Excerpts from a dataset:
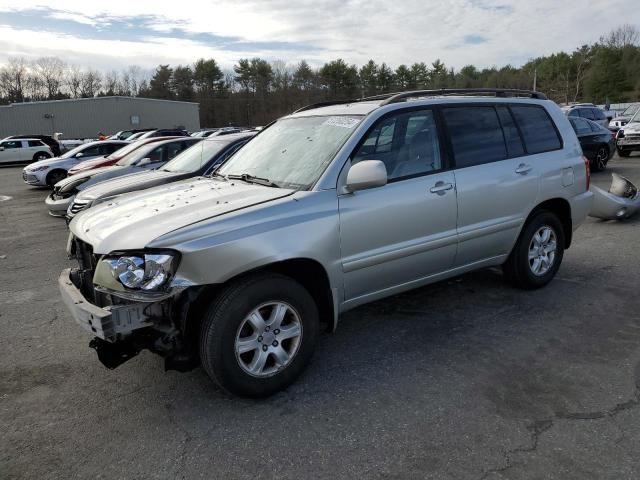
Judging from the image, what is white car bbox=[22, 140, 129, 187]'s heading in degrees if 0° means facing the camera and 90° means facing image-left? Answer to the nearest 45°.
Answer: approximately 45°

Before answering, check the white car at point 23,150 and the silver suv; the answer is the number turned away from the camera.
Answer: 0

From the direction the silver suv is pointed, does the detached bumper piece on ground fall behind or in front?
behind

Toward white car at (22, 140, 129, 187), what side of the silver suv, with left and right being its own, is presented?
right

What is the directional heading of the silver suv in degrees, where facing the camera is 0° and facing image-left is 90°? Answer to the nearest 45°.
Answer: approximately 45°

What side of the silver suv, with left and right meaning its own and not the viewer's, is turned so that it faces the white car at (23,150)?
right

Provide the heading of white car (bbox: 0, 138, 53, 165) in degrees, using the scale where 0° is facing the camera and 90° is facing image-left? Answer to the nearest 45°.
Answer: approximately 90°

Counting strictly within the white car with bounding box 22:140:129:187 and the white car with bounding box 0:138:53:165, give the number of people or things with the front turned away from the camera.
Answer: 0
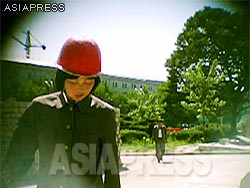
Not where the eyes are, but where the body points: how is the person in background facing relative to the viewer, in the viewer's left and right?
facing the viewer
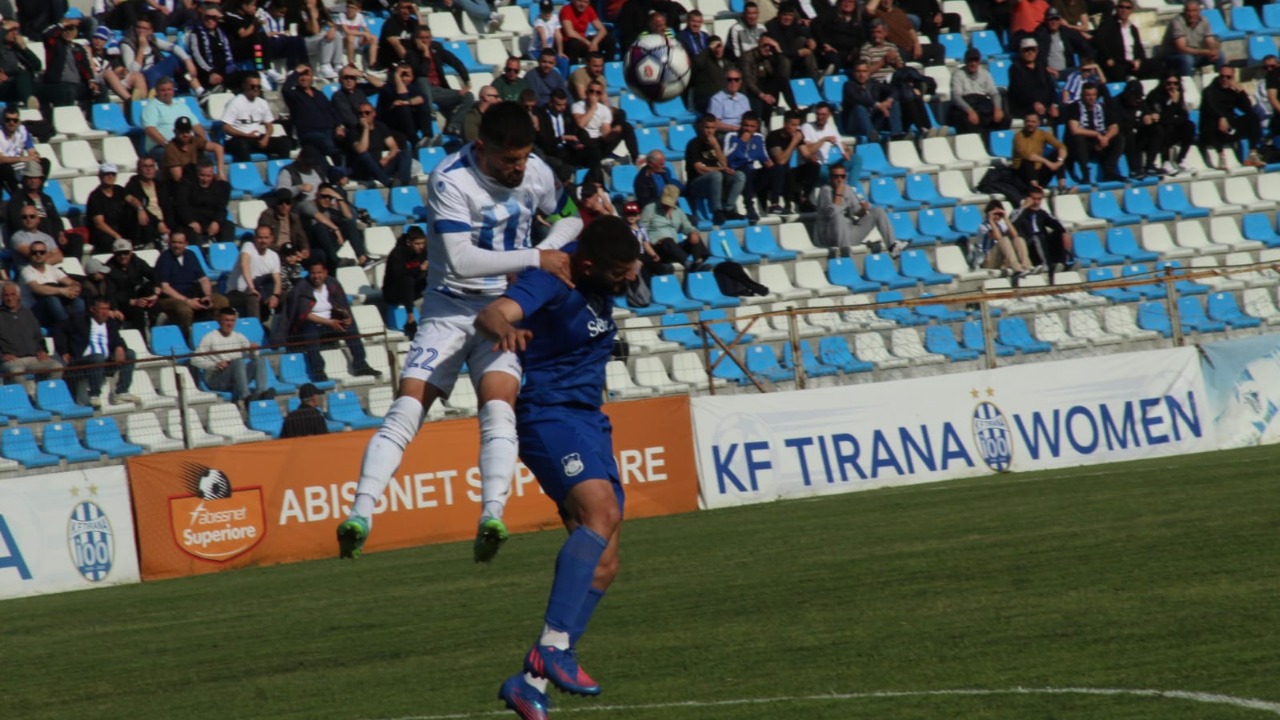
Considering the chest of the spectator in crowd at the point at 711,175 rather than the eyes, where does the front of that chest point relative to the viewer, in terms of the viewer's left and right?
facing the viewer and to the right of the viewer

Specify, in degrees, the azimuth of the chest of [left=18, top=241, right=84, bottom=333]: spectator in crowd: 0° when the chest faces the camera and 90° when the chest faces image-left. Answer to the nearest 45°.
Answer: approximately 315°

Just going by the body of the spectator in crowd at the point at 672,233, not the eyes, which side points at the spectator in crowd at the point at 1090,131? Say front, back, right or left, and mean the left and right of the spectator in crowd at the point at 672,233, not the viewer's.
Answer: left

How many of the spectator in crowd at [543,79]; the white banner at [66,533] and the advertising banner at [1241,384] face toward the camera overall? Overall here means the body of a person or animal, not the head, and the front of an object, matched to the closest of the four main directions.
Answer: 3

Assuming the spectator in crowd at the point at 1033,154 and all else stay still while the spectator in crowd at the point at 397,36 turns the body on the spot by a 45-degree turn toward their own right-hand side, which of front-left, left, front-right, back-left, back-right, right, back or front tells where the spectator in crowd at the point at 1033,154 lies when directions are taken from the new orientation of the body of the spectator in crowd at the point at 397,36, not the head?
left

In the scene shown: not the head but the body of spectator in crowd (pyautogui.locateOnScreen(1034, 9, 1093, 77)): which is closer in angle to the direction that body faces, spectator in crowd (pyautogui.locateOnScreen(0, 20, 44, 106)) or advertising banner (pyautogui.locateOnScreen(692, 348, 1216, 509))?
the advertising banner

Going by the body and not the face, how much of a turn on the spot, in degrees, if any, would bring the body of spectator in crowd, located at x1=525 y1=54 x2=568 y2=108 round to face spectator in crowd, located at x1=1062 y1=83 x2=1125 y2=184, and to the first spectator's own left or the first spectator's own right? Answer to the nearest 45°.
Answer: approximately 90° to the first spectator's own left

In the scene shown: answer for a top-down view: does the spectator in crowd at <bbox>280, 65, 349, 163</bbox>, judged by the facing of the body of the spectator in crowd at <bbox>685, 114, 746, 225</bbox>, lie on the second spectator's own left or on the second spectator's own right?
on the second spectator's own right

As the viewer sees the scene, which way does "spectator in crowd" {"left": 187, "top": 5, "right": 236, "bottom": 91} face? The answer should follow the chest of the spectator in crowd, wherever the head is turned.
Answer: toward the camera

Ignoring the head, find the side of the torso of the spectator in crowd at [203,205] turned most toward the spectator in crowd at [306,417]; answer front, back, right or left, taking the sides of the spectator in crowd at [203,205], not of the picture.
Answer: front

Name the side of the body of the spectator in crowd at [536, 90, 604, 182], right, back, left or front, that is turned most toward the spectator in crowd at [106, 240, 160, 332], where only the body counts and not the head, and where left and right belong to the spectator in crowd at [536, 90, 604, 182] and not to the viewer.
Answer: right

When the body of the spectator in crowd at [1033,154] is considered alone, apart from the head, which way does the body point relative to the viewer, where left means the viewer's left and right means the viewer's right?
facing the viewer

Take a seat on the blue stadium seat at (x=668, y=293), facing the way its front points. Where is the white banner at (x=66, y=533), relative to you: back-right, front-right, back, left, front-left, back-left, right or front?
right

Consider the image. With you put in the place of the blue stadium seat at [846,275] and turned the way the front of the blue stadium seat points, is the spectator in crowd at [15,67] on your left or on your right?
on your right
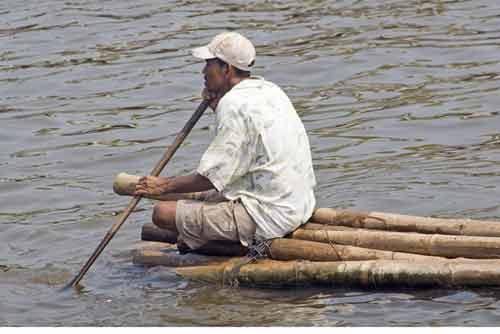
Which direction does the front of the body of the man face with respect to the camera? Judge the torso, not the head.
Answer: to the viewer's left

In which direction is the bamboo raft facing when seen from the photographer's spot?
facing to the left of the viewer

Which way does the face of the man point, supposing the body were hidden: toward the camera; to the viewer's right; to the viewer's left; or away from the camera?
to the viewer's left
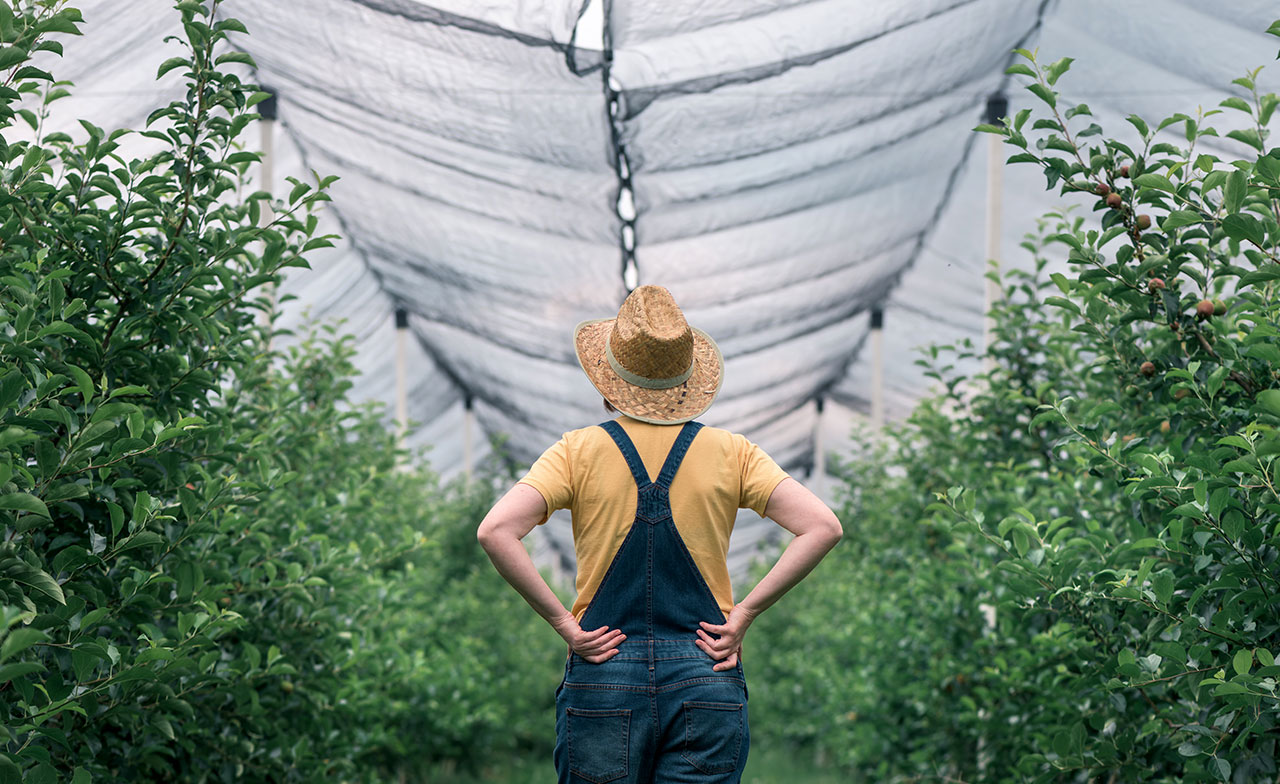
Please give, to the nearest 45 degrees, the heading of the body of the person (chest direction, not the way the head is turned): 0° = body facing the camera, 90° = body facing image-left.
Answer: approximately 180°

▸ **WHAT IS EXPECTED**: Starting at the line that contains "Ignoring the head, find", reproduce every line through the last one in the records exactly, and omit all pictures.

▸ **OUTPUT FOR THIS TASK**:
Ignoring the head, find the side of the torso of the spectator in crowd at [203,205] turned most toward the spectator in crowd at [306,417]; answer front, back, right or left, taking the sides of the spectator in crowd at [203,205], not of the picture.
Answer: front

Name the side of the body of the spectator in crowd at [536, 90, 604, 182], right, back, left or front, that is turned most toward the spectator in crowd at [106, 240, 160, 332], where only the body counts and not the head, and where left and right belong to the spectator in crowd at [536, 90, 604, 182] and not to the viewer.
Answer: right

When the body of the spectator in crowd at [1033,154] is considered alone, apart from the head, which way does the body point relative to the viewer, where left means the viewer's left and right means the viewer's right?
facing the viewer

Take a seat on the blue stadium seat at (x=668, y=293), facing the way its front points. Where is the white banner at (x=66, y=533), relative to you: back-right, front-right, back, left, front-left, back-left, right or front?
right

Consider the image. With you put in the place of the blue stadium seat at [846,275] and turned the way the front of the blue stadium seat points, is the spectator in crowd at [15,67] on your left or on your right?
on your right
Which direction does the front of the body of the man face with respect to the camera? Judge the torso, not the head.
Answer: to the viewer's left

In which direction is the bamboo raft facing when seen from the photographer's spot?
facing to the left of the viewer

Which way does the face of the man point, supposing the body were hidden: toward the camera; to the viewer's right; to the viewer's left; or away from the camera?
to the viewer's left
Please give, to the nearest 45 degrees, the heading of the body of the person (chest direction, not the way the head is turned): 0° = body facing the camera, 90° = body facing image-left.
Answer: approximately 180°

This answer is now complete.